In the summer of 1962 Lawmania
hit Old Trafford as fans instantly recognised a player brilliant
enough to win games almost single-handedly. Over the next six years,
he proved the catalyst for Matt Busby's final push for European
glory and, though he missed the final in 1968, few doubted his influence.
As distinguished Manchester United historian Brian Hughes makes
clear, Law, more than any other player, typified United's flamboyance
in this period.
In the latest of his biographies of former United greats Brian Hughes
traces the Scots career from his arrival at Huddersfield as a 16
year-old to the dramatic conclusion of his career at Old Trafford
playing for deadly rivals Manchester City.

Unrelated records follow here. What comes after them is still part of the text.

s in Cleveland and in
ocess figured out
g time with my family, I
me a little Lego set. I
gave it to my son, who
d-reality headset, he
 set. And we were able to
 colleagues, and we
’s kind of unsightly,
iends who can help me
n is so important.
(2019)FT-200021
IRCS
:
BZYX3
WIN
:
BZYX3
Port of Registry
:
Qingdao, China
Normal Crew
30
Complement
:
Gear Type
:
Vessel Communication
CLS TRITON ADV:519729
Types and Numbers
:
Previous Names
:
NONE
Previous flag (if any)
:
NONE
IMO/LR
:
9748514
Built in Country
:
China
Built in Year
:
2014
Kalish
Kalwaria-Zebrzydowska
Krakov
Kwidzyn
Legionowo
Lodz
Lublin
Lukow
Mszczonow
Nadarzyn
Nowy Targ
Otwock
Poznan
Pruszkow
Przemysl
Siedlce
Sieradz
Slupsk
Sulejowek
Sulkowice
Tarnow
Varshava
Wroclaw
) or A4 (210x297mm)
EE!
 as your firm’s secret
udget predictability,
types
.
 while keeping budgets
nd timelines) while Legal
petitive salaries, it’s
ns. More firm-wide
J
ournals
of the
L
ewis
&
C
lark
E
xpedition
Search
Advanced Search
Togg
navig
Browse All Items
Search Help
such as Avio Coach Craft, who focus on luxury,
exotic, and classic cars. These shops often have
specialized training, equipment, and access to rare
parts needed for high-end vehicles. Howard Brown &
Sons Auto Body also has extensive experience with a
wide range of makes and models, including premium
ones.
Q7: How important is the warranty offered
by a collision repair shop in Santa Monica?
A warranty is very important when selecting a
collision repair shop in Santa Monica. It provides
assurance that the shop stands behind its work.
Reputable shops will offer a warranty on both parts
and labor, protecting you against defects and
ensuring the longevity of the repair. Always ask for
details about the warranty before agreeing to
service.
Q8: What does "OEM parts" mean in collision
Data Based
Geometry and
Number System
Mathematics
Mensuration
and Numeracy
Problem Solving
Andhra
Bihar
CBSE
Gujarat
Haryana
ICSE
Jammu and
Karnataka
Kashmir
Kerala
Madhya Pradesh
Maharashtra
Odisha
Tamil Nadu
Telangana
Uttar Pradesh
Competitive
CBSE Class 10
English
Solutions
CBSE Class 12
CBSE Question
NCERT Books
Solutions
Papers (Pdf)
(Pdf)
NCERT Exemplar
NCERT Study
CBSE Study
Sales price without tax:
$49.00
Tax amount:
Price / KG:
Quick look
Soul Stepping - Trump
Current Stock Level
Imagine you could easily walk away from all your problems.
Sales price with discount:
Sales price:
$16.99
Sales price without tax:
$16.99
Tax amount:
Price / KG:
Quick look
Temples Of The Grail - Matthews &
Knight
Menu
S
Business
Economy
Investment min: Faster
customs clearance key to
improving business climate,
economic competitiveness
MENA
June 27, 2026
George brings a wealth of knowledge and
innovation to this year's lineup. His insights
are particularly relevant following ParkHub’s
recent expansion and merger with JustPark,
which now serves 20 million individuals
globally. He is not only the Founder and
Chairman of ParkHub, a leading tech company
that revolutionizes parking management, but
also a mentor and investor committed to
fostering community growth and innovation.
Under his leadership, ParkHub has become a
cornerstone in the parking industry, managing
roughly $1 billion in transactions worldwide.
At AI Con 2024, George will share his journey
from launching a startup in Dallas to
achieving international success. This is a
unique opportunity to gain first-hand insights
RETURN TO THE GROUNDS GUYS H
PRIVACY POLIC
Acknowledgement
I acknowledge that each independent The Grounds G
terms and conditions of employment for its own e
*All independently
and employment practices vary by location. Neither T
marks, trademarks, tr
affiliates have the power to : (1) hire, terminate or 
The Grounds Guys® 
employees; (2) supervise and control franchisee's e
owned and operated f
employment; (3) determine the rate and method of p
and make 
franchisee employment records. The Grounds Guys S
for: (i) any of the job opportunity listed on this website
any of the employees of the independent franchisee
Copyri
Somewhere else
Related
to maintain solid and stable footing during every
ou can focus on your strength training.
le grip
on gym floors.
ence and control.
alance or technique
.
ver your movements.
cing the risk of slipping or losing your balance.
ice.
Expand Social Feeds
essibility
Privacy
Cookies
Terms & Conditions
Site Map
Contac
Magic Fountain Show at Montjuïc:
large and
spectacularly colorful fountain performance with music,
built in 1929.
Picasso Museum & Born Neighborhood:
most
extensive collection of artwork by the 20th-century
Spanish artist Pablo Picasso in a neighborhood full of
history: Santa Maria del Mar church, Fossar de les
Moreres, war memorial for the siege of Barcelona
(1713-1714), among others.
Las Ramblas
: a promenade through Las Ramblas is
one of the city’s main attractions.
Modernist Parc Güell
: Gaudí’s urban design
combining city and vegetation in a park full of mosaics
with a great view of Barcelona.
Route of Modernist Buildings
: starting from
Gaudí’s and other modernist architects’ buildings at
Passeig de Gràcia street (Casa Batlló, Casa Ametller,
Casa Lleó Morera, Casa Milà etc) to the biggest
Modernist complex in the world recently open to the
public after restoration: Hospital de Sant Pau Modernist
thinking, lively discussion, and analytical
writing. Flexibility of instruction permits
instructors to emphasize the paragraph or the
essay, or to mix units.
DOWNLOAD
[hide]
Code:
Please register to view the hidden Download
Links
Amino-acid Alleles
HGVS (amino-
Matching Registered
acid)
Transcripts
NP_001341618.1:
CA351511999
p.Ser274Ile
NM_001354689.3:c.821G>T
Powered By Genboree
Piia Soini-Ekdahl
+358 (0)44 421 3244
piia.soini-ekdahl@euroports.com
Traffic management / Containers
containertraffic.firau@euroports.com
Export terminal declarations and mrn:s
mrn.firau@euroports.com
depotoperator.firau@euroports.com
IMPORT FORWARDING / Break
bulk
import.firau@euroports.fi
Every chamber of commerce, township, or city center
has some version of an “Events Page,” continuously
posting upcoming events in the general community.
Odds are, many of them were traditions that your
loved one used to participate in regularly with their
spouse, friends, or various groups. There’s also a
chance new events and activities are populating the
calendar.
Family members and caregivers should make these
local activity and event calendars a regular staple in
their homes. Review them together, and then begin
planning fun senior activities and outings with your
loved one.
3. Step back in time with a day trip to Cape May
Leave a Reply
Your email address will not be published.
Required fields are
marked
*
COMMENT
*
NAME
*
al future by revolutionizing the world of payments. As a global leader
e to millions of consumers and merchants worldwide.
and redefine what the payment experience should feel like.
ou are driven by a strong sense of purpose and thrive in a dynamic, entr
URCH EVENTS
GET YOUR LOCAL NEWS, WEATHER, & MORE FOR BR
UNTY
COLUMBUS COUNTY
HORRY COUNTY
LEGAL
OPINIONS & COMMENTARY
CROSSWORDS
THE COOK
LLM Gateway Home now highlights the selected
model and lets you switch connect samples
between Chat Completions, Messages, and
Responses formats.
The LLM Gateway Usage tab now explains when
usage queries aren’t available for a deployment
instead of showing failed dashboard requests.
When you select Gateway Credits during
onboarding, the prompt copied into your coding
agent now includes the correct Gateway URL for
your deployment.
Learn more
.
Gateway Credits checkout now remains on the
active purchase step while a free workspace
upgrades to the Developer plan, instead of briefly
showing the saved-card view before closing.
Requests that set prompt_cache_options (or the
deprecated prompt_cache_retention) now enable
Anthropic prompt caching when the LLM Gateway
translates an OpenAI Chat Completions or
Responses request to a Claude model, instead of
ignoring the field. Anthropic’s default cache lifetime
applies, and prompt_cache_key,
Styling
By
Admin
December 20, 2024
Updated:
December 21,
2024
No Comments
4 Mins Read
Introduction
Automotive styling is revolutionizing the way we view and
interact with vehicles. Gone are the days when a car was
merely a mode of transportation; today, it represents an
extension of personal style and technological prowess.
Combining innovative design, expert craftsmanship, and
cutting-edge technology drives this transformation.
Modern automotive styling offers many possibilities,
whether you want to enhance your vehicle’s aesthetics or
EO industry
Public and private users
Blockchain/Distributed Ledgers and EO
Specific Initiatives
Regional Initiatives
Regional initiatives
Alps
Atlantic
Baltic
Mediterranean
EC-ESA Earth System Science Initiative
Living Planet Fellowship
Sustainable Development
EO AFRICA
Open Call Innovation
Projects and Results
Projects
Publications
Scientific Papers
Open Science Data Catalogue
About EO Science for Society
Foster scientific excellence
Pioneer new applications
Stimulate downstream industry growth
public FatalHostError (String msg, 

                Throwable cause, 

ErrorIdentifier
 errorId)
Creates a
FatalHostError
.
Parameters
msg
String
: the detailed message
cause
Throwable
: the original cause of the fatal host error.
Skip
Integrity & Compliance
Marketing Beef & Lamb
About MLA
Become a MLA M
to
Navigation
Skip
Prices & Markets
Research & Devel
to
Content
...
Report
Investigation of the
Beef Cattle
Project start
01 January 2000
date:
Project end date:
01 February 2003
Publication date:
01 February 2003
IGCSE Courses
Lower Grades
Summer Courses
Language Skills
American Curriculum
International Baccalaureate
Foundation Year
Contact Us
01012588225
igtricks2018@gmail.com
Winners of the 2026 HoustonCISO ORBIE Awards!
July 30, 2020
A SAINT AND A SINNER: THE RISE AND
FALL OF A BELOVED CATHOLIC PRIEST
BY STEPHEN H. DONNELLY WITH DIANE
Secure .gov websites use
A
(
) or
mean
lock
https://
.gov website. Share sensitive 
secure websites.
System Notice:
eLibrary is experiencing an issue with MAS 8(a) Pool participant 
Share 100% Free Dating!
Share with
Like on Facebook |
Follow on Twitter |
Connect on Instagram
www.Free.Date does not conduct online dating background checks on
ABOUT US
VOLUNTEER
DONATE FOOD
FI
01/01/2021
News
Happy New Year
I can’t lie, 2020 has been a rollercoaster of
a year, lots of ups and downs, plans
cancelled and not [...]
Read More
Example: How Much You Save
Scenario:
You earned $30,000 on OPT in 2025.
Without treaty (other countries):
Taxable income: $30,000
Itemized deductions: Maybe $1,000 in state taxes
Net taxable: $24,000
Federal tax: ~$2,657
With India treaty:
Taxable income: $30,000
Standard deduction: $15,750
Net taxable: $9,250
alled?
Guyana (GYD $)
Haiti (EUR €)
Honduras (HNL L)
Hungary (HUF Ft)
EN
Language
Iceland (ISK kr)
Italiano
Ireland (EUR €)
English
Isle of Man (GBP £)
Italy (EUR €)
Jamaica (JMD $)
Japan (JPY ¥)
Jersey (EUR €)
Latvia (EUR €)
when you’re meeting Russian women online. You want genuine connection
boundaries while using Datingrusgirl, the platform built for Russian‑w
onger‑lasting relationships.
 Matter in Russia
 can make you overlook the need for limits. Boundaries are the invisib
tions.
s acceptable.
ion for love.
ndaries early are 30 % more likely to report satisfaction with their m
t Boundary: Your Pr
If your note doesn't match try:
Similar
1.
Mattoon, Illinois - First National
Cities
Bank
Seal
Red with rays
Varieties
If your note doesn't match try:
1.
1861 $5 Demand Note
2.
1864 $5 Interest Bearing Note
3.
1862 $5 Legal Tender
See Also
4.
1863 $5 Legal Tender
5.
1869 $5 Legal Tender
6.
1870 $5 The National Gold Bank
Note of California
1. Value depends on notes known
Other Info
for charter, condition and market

As Hughes discovers,
Law remained a headline-writer's dream throughout a career that
saw him land the FA Cup, European Cup and League Championship. Yet
more than mere honours, the fiery Scot was an icon of the sixties
and a hero to United fanatics on the Stretford End. His thrilling,
all-action style marked a player with few peers in this period while
his ability to win games almost single-handed made him the greatest
British player of his generation.
In 1964 Denis was voted European Footballer of the Year, beating
the likes of Luis Suarez and Eusebio to the coveted title. Yet his
meteoric rise to fame didn't seem at all likely when, aged 15, he
was scouted while playing for his school in Aberdeen. Scrawny and
skinny, Law played with a squint until an operation corrected his
vision. When he entered Huddersfield manager Andy Beattie's office
for the first time, the manager believed he was the subject of an
elaborate and very cruel practical joke.
Yet Law proved his doubters emphatically wrong. Under Beattie's
successor, Bill Shankly, he came on leaps and bounds, his magnificent
natural technique now allied to a strength able to withstand the
attentions of the burliest of defenders. By 1958 he was capped for
Scotland aged just 18 and in 1960 and 1961 he was the subject of
big money moves to Manchester City and, later, Torino. But Law seemed
destined for Matt Busby's Manchester United. Busby had already tried
to sign the 16 year-old Law in 1956 but was turned down, so when
Denis fell out with Torino's officials he was quickly on the phone
The mid-sixties saw Denis don the mantel 'King' of Old Trafford
for while Bobby Charlton was respected and George Best adored, Law
was a fan's footballer, living out the dreams of his admirers before
the Stretford End. Even his role in United's eventual fall from
grace and relegation to the Second Division didn't dim the supporters'
affection for him. Quite simply he remains 'the King'.